» **EXTRACTED INFORMATION**

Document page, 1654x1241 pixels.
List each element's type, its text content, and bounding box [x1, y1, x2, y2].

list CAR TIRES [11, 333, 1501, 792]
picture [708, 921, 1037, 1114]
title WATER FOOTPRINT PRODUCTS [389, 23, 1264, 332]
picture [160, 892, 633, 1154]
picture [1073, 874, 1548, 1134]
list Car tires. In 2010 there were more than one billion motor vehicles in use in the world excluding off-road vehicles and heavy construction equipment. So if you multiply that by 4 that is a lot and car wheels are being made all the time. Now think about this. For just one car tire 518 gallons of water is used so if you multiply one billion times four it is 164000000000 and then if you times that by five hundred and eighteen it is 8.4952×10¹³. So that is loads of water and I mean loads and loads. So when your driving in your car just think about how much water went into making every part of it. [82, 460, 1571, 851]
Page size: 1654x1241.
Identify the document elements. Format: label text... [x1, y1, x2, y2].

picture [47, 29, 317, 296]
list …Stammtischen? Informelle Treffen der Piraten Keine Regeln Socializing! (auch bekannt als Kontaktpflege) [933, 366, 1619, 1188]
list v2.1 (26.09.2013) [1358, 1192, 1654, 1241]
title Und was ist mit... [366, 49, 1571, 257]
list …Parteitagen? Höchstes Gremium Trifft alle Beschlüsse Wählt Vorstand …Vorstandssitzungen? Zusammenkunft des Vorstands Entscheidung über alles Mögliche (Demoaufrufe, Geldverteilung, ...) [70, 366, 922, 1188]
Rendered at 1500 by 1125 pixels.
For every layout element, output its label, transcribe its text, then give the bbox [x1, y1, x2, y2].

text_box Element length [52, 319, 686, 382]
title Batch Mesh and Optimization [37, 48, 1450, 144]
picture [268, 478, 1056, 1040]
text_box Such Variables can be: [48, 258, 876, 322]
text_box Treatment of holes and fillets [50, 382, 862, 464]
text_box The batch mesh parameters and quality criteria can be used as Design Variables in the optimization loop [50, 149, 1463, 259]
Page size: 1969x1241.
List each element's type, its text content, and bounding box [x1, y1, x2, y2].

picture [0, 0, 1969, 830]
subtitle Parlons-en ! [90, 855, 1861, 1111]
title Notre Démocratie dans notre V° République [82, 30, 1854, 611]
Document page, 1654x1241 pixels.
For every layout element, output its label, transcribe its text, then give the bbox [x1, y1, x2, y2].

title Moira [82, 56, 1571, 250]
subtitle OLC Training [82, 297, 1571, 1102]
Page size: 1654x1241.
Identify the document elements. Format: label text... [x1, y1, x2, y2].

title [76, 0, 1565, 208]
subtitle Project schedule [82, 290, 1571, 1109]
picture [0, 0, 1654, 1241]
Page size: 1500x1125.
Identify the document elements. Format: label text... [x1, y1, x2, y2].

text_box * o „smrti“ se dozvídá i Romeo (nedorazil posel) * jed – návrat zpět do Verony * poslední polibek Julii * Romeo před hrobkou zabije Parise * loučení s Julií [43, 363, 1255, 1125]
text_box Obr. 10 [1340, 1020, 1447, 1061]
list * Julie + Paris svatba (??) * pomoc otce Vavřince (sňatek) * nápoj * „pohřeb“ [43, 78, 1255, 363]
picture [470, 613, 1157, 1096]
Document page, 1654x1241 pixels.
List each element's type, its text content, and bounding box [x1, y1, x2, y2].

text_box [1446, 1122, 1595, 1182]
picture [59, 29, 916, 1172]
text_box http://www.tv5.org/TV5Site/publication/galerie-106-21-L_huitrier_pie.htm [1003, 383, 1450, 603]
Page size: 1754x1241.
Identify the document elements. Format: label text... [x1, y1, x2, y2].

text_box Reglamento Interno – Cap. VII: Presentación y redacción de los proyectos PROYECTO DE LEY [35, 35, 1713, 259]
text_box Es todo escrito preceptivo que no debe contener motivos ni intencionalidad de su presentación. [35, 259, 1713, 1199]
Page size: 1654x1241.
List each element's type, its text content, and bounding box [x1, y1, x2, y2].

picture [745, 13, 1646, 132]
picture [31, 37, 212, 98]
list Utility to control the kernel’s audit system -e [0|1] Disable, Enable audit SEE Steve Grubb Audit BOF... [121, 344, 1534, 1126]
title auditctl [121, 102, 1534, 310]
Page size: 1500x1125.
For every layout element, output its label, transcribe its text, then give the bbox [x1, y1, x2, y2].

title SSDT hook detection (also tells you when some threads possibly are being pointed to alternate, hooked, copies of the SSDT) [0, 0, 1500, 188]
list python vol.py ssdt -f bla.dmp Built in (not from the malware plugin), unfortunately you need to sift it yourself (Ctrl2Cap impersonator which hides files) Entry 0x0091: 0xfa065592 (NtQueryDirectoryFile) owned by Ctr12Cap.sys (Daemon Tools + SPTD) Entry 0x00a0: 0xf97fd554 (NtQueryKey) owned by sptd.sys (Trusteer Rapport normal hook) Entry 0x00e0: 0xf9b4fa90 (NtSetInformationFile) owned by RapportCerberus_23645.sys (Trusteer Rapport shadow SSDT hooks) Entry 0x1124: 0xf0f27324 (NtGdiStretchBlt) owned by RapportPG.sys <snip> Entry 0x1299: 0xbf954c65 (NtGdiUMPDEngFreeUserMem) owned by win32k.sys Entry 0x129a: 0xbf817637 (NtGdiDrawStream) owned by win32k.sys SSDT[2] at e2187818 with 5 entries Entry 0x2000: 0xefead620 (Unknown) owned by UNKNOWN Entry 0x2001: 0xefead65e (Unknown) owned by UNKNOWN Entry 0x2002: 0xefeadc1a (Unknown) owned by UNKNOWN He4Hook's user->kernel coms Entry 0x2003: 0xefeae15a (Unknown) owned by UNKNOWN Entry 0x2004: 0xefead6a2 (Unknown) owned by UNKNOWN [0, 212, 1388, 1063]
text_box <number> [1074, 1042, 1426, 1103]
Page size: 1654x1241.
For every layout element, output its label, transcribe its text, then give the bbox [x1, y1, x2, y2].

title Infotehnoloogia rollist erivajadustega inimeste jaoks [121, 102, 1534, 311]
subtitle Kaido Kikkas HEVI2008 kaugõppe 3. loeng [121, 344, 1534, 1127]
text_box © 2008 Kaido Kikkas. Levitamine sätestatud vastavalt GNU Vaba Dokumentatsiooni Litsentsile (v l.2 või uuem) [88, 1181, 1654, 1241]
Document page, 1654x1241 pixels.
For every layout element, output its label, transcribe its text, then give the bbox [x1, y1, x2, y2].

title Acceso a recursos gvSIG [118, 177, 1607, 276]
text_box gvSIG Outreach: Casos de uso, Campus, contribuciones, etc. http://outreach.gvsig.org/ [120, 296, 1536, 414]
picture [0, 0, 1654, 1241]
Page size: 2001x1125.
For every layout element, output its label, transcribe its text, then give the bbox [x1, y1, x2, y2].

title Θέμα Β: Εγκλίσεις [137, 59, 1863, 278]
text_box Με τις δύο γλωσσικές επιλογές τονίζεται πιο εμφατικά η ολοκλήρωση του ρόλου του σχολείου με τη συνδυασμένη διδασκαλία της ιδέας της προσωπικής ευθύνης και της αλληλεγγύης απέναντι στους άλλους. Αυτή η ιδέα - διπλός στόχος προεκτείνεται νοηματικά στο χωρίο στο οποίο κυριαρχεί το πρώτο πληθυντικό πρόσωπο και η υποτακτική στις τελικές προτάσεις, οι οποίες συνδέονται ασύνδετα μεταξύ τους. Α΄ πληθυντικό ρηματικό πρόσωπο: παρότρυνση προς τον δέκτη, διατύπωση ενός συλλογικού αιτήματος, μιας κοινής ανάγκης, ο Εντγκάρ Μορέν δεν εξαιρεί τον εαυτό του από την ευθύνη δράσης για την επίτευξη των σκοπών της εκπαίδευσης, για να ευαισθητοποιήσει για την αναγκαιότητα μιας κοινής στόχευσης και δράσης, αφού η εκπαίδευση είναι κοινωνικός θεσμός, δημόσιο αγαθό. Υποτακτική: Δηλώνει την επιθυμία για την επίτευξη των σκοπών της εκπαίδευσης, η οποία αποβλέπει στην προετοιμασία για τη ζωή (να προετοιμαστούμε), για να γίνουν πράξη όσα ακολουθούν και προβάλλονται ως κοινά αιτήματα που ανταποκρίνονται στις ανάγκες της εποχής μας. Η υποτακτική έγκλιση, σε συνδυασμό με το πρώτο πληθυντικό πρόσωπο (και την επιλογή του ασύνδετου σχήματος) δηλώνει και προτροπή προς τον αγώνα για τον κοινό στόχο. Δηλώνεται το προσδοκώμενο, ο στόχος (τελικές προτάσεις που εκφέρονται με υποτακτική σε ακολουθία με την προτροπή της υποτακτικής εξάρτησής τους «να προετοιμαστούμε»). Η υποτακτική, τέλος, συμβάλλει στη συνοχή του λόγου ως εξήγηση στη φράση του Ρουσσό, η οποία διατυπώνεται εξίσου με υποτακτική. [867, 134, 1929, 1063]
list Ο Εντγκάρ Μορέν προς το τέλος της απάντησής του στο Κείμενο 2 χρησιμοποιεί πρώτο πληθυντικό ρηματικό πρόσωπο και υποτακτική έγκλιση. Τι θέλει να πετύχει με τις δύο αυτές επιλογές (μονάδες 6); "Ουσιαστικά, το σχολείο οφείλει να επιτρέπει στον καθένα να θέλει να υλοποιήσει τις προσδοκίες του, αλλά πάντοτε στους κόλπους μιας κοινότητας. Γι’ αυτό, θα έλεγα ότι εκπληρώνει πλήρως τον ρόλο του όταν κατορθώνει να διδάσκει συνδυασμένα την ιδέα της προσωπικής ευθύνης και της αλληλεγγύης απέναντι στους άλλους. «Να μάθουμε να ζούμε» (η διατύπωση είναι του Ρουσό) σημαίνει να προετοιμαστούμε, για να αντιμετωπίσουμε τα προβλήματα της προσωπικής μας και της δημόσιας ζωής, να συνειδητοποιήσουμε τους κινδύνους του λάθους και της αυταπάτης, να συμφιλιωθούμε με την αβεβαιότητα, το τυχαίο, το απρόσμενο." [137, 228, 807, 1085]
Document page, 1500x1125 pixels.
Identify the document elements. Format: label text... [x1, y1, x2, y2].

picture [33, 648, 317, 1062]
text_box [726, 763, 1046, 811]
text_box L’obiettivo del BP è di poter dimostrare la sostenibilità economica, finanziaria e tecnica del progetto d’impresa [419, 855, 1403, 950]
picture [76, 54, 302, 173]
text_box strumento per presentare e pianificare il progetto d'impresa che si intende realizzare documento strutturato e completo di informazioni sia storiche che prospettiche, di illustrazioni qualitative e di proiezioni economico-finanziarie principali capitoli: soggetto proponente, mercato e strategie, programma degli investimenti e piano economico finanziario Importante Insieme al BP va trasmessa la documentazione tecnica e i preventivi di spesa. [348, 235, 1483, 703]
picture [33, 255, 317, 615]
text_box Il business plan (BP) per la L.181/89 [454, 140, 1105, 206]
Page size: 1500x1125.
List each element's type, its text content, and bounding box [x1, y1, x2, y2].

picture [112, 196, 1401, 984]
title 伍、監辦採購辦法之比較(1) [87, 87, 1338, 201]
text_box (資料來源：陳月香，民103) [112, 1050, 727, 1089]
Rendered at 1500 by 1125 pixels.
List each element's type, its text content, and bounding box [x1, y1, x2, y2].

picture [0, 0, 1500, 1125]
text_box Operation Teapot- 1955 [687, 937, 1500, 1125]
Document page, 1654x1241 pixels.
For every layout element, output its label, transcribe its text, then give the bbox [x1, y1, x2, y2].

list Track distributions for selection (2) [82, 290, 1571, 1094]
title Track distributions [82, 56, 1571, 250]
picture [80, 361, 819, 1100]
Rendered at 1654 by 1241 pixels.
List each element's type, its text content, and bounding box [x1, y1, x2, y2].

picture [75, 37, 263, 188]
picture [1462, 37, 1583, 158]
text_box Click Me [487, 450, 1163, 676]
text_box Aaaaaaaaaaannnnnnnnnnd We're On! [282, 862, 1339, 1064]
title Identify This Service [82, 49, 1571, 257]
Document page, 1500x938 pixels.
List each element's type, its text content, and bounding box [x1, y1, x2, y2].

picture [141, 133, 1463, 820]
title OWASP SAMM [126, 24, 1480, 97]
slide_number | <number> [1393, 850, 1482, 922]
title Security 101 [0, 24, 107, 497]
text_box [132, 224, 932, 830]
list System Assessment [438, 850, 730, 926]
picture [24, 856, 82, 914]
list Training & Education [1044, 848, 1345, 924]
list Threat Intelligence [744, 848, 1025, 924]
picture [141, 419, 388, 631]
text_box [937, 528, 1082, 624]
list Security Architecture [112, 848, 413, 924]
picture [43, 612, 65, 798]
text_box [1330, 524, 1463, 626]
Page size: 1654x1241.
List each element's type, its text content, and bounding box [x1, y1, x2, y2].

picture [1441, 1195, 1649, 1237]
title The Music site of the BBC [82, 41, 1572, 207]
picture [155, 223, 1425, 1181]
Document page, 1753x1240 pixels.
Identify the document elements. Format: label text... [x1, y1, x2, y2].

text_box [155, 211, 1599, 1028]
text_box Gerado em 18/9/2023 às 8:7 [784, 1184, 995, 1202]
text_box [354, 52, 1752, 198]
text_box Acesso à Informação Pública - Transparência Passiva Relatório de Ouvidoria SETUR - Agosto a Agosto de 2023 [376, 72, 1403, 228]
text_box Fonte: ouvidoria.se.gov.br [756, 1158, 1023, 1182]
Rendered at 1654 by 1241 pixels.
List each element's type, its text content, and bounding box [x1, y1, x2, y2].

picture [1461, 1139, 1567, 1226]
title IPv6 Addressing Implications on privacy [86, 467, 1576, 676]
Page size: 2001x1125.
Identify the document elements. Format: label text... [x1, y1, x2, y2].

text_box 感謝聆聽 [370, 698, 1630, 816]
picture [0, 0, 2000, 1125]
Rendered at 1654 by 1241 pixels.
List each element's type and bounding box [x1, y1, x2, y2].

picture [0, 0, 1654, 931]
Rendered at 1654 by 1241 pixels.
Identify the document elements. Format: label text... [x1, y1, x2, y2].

» **WHAT YOU NEED TO DO**
Reproduce the records from their first line through the line with "picture [1073, 874, 1548, 1134]", swapping "bounding box" for "bbox" and keeping everything else the same.

» **THE ANSWER**
Document page, 1654x1241 pixels.
List each element's type, its text content, and bbox [x1, y1, x2, y2].

list CAR TIRES [11, 333, 1501, 792]
picture [708, 921, 1037, 1114]
title WATER FOOTPRINT PRODUCTS [389, 23, 1264, 332]
picture [160, 892, 633, 1154]
picture [1073, 874, 1548, 1134]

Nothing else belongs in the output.